Design files in plain text
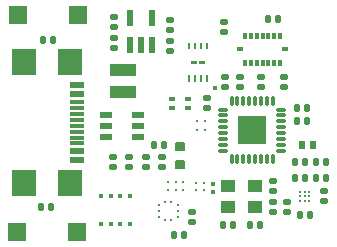
<source format=gtp>
%FSTAX23Y23*%
%MOIN*%
%SFA1B1*%

%IPPOS*%
%AMD20*
4,1,8,0.010600,-0.006200,0.010600,0.006200,0.005000,0.011800,-0.005000,0.011800,-0.010600,0.006200,-0.010600,-0.006200,-0.005000,-0.011800,0.005000,-0.011800,0.010600,-0.006200,0.0*
1,1,0.011268,0.005000,-0.006200*
1,1,0.011268,0.005000,0.006200*
1,1,0.011268,-0.005000,0.006200*
1,1,0.011268,-0.005000,-0.006200*
%
%AMD25*
4,1,8,-0.006200,-0.010600,0.006200,-0.010600,0.011800,-0.005000,0.011800,0.005000,0.006200,0.010600,-0.006200,0.010600,-0.011800,0.005000,-0.011800,-0.005000,-0.006200,-0.010600,0.0*
1,1,0.011268,-0.006200,-0.005000*
1,1,0.011268,0.006200,-0.005000*
1,1,0.011268,0.006200,0.005000*
1,1,0.011268,-0.006200,0.005000*
%
%AMD37*
4,1,8,-0.014600,-0.005300,0.014600,-0.005300,0.015900,-0.004000,0.015900,0.004000,0.014600,0.005300,-0.014600,0.005300,-0.015900,0.004000,-0.015900,-0.004000,-0.014600,-0.005300,0.0*
1,1,0.002661,-0.014600,-0.004000*
1,1,0.002661,0.014600,-0.004000*
1,1,0.002661,0.014600,0.004000*
1,1,0.002661,-0.014600,0.004000*
%
%AMD38*
4,1,8,-0.004000,-0.015900,0.004000,-0.015900,0.005300,-0.014600,0.005300,0.014600,0.004000,0.015900,-0.004000,0.015900,-0.005300,0.014600,-0.005300,-0.014600,-0.004000,-0.015900,0.0*
1,1,0.002661,-0.004000,-0.014600*
1,1,0.002661,0.004000,-0.014600*
1,1,0.002661,0.004000,0.014600*
1,1,0.002661,-0.004000,0.014600*
%
%AMD40*
4,1,8,-0.017500,0.011200,-0.017500,-0.011200,-0.013700,-0.015000,0.013700,-0.015000,0.017500,-0.011200,0.017500,0.011200,0.013700,0.015000,-0.013700,0.015000,-0.017500,0.011200,0.0*
1,1,0.007504,-0.013700,0.011200*
1,1,0.007504,-0.013700,-0.011200*
1,1,0.007504,0.013700,-0.011200*
1,1,0.007504,0.013700,0.011200*
%
%ADD17R,0.010000X0.010000*%
%ADD18C,0.015000*%
%ADD19R,0.038500X0.022000*%
G04~CAMADD=20~8~0.0~0.0~236.2~212.6~56.3~0.0~15~0.0~0.0~0.0~0.0~0~0.0~0.0~0.0~0.0~0~0.0~0.0~0.0~270.0~212.0~236.0*
%ADD20D20*%
%ADD21R,0.020079X0.028740*%
%ADD22R,0.011000X0.010000*%
%ADD23R,0.010000X0.011000*%
%ADD24R,0.019685X0.011811*%
G04~CAMADD=25~8~0.0~0.0~236.2~212.6~56.3~0.0~15~0.0~0.0~0.0~0.0~0~0.0~0.0~0.0~0.0~0~0.0~0.0~0.0~180.0~236.0~212.0*
%ADD25D25*%
%ADD26C,0.009000*%
%ADD27R,0.051181X0.043307*%
%ADD28R,0.023228X0.013780*%
%ADD29R,0.013780X0.023228*%
%ADD30R,0.060000X0.060000*%
%ADD31R,0.015748X0.015748*%
%ADD32R,0.010000X0.010000*%
%ADD33R,0.086614X0.039370*%
%ADD34R,0.045275X0.023622*%
%ADD35R,0.045275X0.011811*%
%ADD36R,0.078740X0.085827*%
G04~CAMADD=37~8~0.0~0.0~318.9~106.3~13.3~0.0~15~0.0~0.0~0.0~0.0~0~0.0~0.0~0.0~0.0~0~0.0~0.0~0.0~180.0~318.0~106.0*
%ADD37D37*%
G04~CAMADD=38~8~0.0~0.0~106.3~318.9~13.3~0.0~15~0.0~0.0~0.0~0.0~0~0.0~0.0~0.0~0.0~0~0.0~0.0~0.0~180.0~106.0~318.0*
%ADD38D38*%
%ADD39R,0.092126X0.092126*%
G04~CAMADD=40~8~0.0~0.0~300.0~350.0~37.5~0.0~15~0.0~0.0~0.0~0.0~0~0.0~0.0~0.0~0.0~0~0.0~0.0~0.0~90.0~350.0~300.0*
%ADD40D40*%
%ADD41R,0.023622X0.051968*%
%LNesp32c3phils-1*%
%LPD*%
G36*
X03498Y04109D02*
X0349D01*
Y04131*
X03498*
Y04109*
G37*
G36*
X03478D02*
X0347D01*
Y04131*
X03478*
Y04109*
G37*
G36*
X03458D02*
X03451D01*
Y04131*
X03458*
Y04109*
G37*
G36*
X03439D02*
X03431D01*
Y04131*
X03439*
Y04109*
G37*
G36*
X03488Y04062D02*
X03468D01*
Y0407*
X03488*
Y04062*
G37*
G36*
X0346D02*
X03441D01*
Y0407*
X0346*
Y04062*
G37*
G36*
X03498Y04001D02*
X0349D01*
Y04023*
X03498*
Y04001*
G37*
G36*
X03478D02*
X0347D01*
Y04023*
X03478*
Y04001*
G37*
G36*
X03458D02*
X03451D01*
Y04023*
X03458*
Y04001*
G37*
G36*
X03439D02*
X03431D01*
Y04023*
X03439*
Y04001*
G37*
G54D17*
X03484Y0364D03*
X03459D03*
X03484Y03665D03*
X03459D03*
X03486Y0387D03*
X03461D03*
X03486Y0384D03*
X03461D03*
G54D18*
X03515Y03635D03*
Y0366D03*
X0352Y0398D03*
G54D19*
X03156Y03817D03*
Y03855D03*
Y03892D03*
X03263D03*
Y03855D03*
Y03817D03*
G54D20*
X03891Y03735D03*
X03858D03*
X03821D03*
X03788D03*
X03351Y0379D03*
X03318D03*
X03803Y03556D03*
X03836D03*
X03858Y03681D03*
X03891D03*
X03826Y03915D03*
X03793D03*
X02981Y0414D03*
X02948D03*
X03416Y0349D03*
X03383D03*
X03698Y0421D03*
X03731D03*
X03671Y03525D03*
X03638D03*
X03548D03*
X03581D03*
X03793Y0387D03*
X03826D03*
X03788Y03681D03*
X03821D03*
X0294Y03585D03*
X02973D03*
G54D21*
X03848Y0379D03*
X03811D03*
G54D22*
X03334Y0355D03*
Y0357D03*
Y03589D03*
X03396D03*
Y0357D03*
Y0355D03*
G54D23*
X03355Y03601D03*
X03374D03*
Y03539D03*
X03355D03*
G54D24*
X03432Y03914D03*
Y03945D03*
X03377D03*
Y03914D03*
G54D25*
X0376Y03568D03*
Y03601D03*
X0355Y04167D03*
Y04201D03*
X03885Y03603D03*
Y03636D03*
X0337Y04173D03*
Y04206D03*
X03555Y04016D03*
Y03983D03*
X03495Y03946D03*
Y03913D03*
X03675Y04016D03*
Y03983D03*
X03715Y03568D03*
Y03601D03*
Y03636D03*
Y0367D03*
X03445Y03533D03*
Y03566D03*
X03185Y04183D03*
Y04216D03*
Y04113D03*
Y04146D03*
X0375Y04016D03*
Y03983D03*
X03605Y04016D03*
Y03983D03*
X03344Y03718D03*
Y03751D03*
X0329D03*
Y03718D03*
X03235Y03751D03*
Y03718D03*
X0318Y03751D03*
Y03718D03*
X0337Y04103D03*
Y04136D03*
G54D26*
X03804Y03603D03*
Y03619D03*
Y03635D03*
X0382Y03603D03*
Y03619D03*
Y03635D03*
X03835Y03603D03*
Y03619D03*
Y03635D03*
G54D27*
X03564Y03655D03*
X03655D03*
Y03584D03*
X03564D03*
G54D28*
X03755Y04109D03*
X03604D03*
G54D29*
X03739Y04063D03*
X03719D03*
X03699D03*
X0368D03*
X0366D03*
X0364D03*
X0362D03*
Y04155D03*
X0364D03*
X0366D03*
X0368D03*
X03699D03*
X03719D03*
X03739D03*
G54D30*
X03064Y04225D03*
X02865D03*
X0306Y035D03*
X02861D03*
G54D31*
X03142Y03622D03*
X03174D03*
X03205D03*
X03237D03*
Y03527D03*
X03205D03*
X03174D03*
X03142D03*
G54D32*
X03415Y03666D03*
Y03641D03*
X0339Y03666D03*
Y03641D03*
X03365Y03666D03*
Y03641D03*
G54D33*
X03215Y04042D03*
Y03967D03*
G54D34*
X03062Y0399D03*
Y03959D03*
Y0377D03*
Y03739D03*
G54D35*
X03062Y03933D03*
Y03796D03*
Y03914D03*
Y03815D03*
Y03894D03*
Y03835D03*
Y03874D03*
Y03855D03*
G54D36*
X03039Y04066D03*
Y03663D03*
X02884Y04066D03*
Y03663D03*
G54D37*
X03741Y03771D03*
Y0379D03*
Y0381D03*
Y0383D03*
Y03849D03*
Y03869D03*
Y03889D03*
Y03908D03*
X03548D03*
Y03889D03*
Y03869D03*
Y03849D03*
Y0383D03*
Y0381D03*
Y0379D03*
Y03771D03*
G54D38*
X03713Y03936D03*
X03694D03*
X03674D03*
X03654D03*
X03635D03*
X03615D03*
X03595D03*
X03576D03*
Y03743D03*
X03595D03*
X03615D03*
X03635D03*
X03654D03*
X03674D03*
X03694D03*
X03713D03*
G54D39*
X03645Y0384D03*
G54D40*
X03404Y03725D03*
Y03785D03*
G54D41*
X03237Y04124D03*
X03275D03*
X03312D03*
Y04215D03*
X03237D03*
M02*
</source>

» **GOAL OF THE EXERCISE**: Return only those lines of the records that contain the string "CAMADD".

» **RESPONSE AREA**:
G04~CAMADD=20~8~0.0~0.0~236.2~212.6~56.3~0.0~15~0.0~0.0~0.0~0.0~0~0.0~0.0~0.0~0.0~0~0.0~0.0~0.0~270.0~212.0~236.0*
G04~CAMADD=25~8~0.0~0.0~236.2~212.6~56.3~0.0~15~0.0~0.0~0.0~0.0~0~0.0~0.0~0.0~0.0~0~0.0~0.0~0.0~180.0~236.0~212.0*
G04~CAMADD=37~8~0.0~0.0~318.9~106.3~13.3~0.0~15~0.0~0.0~0.0~0.0~0~0.0~0.0~0.0~0.0~0~0.0~0.0~0.0~180.0~318.0~106.0*
G04~CAMADD=38~8~0.0~0.0~106.3~318.9~13.3~0.0~15~0.0~0.0~0.0~0.0~0~0.0~0.0~0.0~0.0~0~0.0~0.0~0.0~180.0~106.0~318.0*
G04~CAMADD=40~8~0.0~0.0~300.0~350.0~37.5~0.0~15~0.0~0.0~0.0~0.0~0~0.0~0.0~0.0~0.0~0~0.0~0.0~0.0~90.0~350.0~300.0*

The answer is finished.